■謝林勇 ■江西華瑞建設(shè)有限公司,江西 上饒 343000
水利水電工程是我國(guó)發(fā)展政策的重點(diǎn),主要是由于水電的效益高、污染小,因此,我國(guó)將水利工程的發(fā)展優(yōu)先于火電與核電,并積極尋找新能源,將水電作為第一發(fā)展資源是我國(guó)發(fā)展的重要決策。水利水電工程在運(yùn)行過程中需要比較精準(zhǔn)的徑流預(yù)報(bào),能夠?yàn)樗姽こ淘诤楹嫡{(diào)度以及經(jīng)濟(jì)運(yùn)行中作出正確的決策提供依據(jù),是水庫(kù)調(diào)度與電力調(diào)度部門工作中的重要信息資源,也是水電站在處理旱災(zāi)、洪澇、灌溉、供水等調(diào)度工作的重點(diǎn),是實(shí)現(xiàn)水能合理運(yùn)用以及水電站經(jīng)濟(jì)效益的基礎(chǔ)。文章主要就計(jì)算智能在水利水電工程應(yīng)用研究展開分析,報(bào)道如下。
計(jì)算智能是以不確定性、非線性以及時(shí)間不可逆性為運(yùn)算特征,將復(fù)雜的問題作為計(jì)算對(duì)象,是現(xiàn)代數(shù)學(xué)與計(jì)算機(jī)發(fā)展的產(chǎn)物,其主要對(duì)常規(guī)方法無(wú)法解決的問題進(jìn)行運(yùn)算。傳統(tǒng)的人工智能是基于符號(hào)處理機(jī)制,其在知識(shí)表達(dá)、信息處理以及解決組合問題等方面的表現(xiàn)并不理想。因此,研究新的解決方法來(lái)提高人工智能的靈活性與準(zhǔn)確性[1]。模糊系統(tǒng)對(duì)于描述以及經(jīng)驗(yàn)汲取具有較好的應(yīng)用;而神經(jīng)網(wǎng)絡(luò)能夠從網(wǎng)絡(luò)數(shù)據(jù)中學(xué)習(xí)經(jīng)驗(yàn)與技能欄;進(jìn)化計(jì)算能夠?qū)?fù)雜的問題提出最佳的解決措施,并具有較高的穩(wěn)定性和優(yōu)化性。模糊系統(tǒng)在推理能力方面優(yōu)于神經(jīng)網(wǎng)絡(luò)以及進(jìn)化計(jì)算,而進(jìn)化計(jì)算以及神經(jīng)網(wǎng)絡(luò)在學(xué)習(xí)、搜索功能方面高于模糊系統(tǒng)。
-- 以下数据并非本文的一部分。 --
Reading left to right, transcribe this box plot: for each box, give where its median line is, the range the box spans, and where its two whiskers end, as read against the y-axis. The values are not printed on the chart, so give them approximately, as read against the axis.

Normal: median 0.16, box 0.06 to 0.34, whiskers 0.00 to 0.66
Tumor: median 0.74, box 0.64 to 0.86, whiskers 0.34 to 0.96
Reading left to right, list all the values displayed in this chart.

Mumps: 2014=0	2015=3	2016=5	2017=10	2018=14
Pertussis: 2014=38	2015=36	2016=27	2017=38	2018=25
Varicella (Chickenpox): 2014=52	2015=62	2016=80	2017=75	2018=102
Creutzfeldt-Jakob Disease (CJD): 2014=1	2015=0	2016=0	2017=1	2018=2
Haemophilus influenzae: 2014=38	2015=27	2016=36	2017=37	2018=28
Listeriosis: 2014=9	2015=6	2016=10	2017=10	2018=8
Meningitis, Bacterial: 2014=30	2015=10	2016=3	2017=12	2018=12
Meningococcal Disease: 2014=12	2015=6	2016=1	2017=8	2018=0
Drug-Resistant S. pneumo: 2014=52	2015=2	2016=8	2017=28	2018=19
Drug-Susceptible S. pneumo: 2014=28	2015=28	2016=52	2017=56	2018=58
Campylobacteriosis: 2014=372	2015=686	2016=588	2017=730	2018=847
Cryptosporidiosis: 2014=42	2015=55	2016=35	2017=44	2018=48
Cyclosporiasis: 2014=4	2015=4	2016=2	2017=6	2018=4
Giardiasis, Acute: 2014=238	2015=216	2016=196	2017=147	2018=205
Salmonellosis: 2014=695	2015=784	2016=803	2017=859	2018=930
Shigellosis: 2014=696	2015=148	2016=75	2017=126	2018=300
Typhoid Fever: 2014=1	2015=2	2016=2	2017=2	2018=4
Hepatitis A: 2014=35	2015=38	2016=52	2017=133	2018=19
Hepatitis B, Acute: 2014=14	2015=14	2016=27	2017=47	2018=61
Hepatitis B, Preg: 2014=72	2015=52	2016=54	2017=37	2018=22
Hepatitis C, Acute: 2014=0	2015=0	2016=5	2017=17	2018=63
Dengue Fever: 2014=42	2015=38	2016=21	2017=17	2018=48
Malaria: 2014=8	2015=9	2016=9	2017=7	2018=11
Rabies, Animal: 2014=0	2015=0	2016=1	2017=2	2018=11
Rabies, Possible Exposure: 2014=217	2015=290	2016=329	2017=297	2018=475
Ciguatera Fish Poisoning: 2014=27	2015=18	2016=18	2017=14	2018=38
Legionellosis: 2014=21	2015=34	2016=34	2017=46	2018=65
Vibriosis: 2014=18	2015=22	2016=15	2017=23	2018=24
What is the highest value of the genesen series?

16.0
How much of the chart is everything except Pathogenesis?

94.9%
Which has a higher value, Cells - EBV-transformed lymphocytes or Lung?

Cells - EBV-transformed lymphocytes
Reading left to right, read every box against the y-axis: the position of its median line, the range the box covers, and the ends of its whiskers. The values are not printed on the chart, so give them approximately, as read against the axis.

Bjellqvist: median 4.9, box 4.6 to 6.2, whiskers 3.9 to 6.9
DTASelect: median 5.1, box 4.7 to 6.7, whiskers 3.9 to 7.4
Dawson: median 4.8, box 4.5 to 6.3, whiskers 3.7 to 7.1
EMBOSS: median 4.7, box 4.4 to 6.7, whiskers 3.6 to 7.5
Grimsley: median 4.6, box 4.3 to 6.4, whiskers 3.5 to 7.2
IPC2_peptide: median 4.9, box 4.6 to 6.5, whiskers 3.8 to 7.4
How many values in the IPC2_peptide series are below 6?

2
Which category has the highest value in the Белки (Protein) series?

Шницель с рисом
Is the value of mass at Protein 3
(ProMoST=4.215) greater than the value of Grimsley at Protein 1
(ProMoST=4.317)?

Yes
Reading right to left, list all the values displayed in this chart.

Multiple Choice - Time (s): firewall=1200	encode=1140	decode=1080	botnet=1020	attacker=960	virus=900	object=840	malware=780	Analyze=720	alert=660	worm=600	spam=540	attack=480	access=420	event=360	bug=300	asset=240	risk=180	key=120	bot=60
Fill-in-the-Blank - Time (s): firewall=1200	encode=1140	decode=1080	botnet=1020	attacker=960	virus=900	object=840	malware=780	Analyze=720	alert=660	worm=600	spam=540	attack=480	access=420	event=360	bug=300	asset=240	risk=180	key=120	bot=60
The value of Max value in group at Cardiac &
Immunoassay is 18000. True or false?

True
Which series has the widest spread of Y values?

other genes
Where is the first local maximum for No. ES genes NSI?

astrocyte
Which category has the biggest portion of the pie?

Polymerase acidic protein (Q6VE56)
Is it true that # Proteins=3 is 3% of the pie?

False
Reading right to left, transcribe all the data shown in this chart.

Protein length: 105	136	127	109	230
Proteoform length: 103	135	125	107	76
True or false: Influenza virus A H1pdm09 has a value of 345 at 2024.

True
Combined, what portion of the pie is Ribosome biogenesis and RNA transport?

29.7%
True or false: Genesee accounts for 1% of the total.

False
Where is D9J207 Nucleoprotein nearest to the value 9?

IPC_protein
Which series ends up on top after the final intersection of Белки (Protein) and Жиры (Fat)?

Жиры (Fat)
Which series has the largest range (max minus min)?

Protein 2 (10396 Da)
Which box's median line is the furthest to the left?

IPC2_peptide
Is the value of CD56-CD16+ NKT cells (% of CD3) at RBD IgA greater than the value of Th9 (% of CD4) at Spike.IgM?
進(jìn)化計(jì)算在搜索的范圍以及適應(yīng)性方面優(yōu)于神經(jīng)網(wǎng)絡(luò),但神經(jīng)網(wǎng)絡(luò)在優(yōu)化性以及學(xué)習(xí)能力方面強(qiáng)于進(jìn)化計(jì)算[2]。而計(jì)算智能則是涵蓋了模糊系統(tǒng)、神經(jīng)網(wǎng)絡(luò)以及進(jìn)化計(jì)算這三個(gè)部分,雖然三種技術(shù)各不相同但其結(jié)合所產(chǎn)生的碰撞帶來(lái)的是新的機(jī)遇。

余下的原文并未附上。